Немалую роль в рассказе играет понятие “любовь”, которое автор пытается осмыслить. Герой – “рос, и все неудержимее, страшнее клокотали в нем спертые, сжатые, сгорбленные силы”, но он “рос во сне”, а утром “спокойный свет солнца встречал его”, и “все внутри затихало, забывалось и падало”. Во второй части “сон” исчезнет: Вогулов работает “бессонно”. Пожалуй, “сон” не исчезает, а трансформируется в реальность. Это прослеживается на уровне звуковой и отчасти смысловой организации словосочетаний, характеризующих состояние ребенка во сне в первой части и взрослого Вогулова во второй: в “нежном мальчике” ночью пробуждались “спертые, сжатые, сгорбленные силы”, а “главного руководителя работ по перестройке земного шара” Платонов описывает как “седого согнутого человека”. Таким образом, едва заметные, “ночные” проявления “сжатых сил” в ребенке становятся видимыми и яркими во взрослом герое. А зная “пропущенное звено” между первой и второй частями, отмеченное выше – любовь Вогулова, читатель понимает: “энергия сердца” для Платонова – это сила, способная вызволить в человеке все его тайные возможности. Что еще подчеркивает автор в своем герое? “Бешенство и безумие”, которых так много было в Вогулове, что хватило на весь мир: “неудобна и безумна Земля”, “безумна” работа по ее переделке, “бешено и неистово” человечество в борьбе с природой, в борьбе, которой руководит гениальный инженер-пиротехник. В этом бешеном темпе ничто не остается неизменным, а “ранний спокойный свет солнца”, тот, что заставлял “печального ребенка” забывать о ночных снах, становится “ультрасветом”, основой всех работ. Звезда, в течение веков вдохновлявшая влюбленных и поэтов, превращается в разрушающую силу, выраженную набором формул на бумаге. И здесь читатель задумывается: действительно ли изменения, произошедшие в герое, заставившие его переделывать планету в “дом человечеству”, положительны?

================

ЗАДАНИЕ>
Ответьте по тексту о рассказе Платонова на следующие вопросы.
(а) Как, согласно тексту, работает Вогулов во второй части рассказа?
(б) Какими словами Платонов описывает главного руководителя работ по перестройке земного шара?
(в) Чем становится «ранний спокойный свет солнца»?
Записи представляют собой отдельный материал, не связанный с текстом.

================

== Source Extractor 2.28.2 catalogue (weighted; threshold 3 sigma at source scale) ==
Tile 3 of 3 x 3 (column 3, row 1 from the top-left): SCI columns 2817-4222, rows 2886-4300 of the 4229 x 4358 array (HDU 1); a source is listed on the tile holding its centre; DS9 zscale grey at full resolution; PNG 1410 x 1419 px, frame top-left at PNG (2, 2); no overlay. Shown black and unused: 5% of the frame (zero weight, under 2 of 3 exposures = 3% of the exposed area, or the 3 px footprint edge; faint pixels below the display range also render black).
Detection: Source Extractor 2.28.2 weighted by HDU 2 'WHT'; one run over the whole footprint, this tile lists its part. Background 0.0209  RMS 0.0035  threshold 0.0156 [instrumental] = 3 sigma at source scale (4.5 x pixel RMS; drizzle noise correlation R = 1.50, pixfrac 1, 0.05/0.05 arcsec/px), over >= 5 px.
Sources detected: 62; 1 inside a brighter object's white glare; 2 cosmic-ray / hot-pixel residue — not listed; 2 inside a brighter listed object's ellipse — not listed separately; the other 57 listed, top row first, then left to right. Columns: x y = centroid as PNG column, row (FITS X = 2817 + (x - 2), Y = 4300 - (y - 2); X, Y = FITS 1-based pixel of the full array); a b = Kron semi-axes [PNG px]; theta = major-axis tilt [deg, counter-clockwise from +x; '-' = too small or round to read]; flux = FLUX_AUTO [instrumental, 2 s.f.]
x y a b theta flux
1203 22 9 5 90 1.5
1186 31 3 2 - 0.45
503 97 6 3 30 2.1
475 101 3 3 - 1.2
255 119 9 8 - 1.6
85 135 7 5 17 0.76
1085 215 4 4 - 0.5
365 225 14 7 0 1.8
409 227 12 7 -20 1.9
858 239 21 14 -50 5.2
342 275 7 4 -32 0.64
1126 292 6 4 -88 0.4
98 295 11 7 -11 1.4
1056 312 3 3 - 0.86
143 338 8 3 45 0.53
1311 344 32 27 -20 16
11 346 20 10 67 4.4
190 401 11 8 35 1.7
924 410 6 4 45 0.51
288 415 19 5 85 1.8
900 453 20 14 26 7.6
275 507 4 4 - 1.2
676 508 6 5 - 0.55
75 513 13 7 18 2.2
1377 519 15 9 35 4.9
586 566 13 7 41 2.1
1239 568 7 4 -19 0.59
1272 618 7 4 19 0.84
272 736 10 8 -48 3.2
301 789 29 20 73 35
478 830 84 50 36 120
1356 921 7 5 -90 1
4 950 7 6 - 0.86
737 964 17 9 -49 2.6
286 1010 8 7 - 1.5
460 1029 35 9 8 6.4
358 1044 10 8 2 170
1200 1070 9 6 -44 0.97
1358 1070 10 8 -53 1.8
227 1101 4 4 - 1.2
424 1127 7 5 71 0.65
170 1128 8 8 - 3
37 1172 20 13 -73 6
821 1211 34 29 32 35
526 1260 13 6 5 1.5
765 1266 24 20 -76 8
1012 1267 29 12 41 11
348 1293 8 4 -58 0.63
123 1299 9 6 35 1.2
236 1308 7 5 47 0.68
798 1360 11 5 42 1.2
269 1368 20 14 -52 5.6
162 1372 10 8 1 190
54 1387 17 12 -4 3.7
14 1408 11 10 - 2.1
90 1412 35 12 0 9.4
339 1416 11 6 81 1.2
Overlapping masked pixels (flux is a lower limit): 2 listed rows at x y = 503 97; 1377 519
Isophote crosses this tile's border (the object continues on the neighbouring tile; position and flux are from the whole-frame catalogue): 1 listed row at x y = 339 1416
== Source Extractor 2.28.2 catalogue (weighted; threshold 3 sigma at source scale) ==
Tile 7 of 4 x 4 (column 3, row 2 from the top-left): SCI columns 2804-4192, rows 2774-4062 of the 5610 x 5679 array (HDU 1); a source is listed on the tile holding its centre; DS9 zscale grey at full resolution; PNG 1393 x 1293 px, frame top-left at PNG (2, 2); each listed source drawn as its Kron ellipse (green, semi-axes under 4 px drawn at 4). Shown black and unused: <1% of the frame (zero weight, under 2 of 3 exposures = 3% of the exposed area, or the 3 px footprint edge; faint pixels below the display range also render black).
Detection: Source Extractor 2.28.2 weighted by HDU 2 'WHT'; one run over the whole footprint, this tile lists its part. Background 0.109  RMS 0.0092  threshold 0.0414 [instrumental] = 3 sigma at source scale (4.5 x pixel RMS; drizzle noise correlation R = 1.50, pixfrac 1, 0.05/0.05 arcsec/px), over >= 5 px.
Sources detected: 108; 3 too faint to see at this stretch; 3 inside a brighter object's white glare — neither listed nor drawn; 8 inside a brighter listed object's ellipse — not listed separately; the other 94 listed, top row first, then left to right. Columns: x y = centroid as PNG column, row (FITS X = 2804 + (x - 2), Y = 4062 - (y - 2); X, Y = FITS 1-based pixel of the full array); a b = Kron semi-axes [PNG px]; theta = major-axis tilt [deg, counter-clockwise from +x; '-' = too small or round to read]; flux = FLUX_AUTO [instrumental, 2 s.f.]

================

ПОЛНЫЙ ОТВЕТ>
(а) Вогулов работает «бессонно».
(б) Платонов описывает его как «седого согнутого человека».
(в) Он становится «ультрасветом», основой всех работ.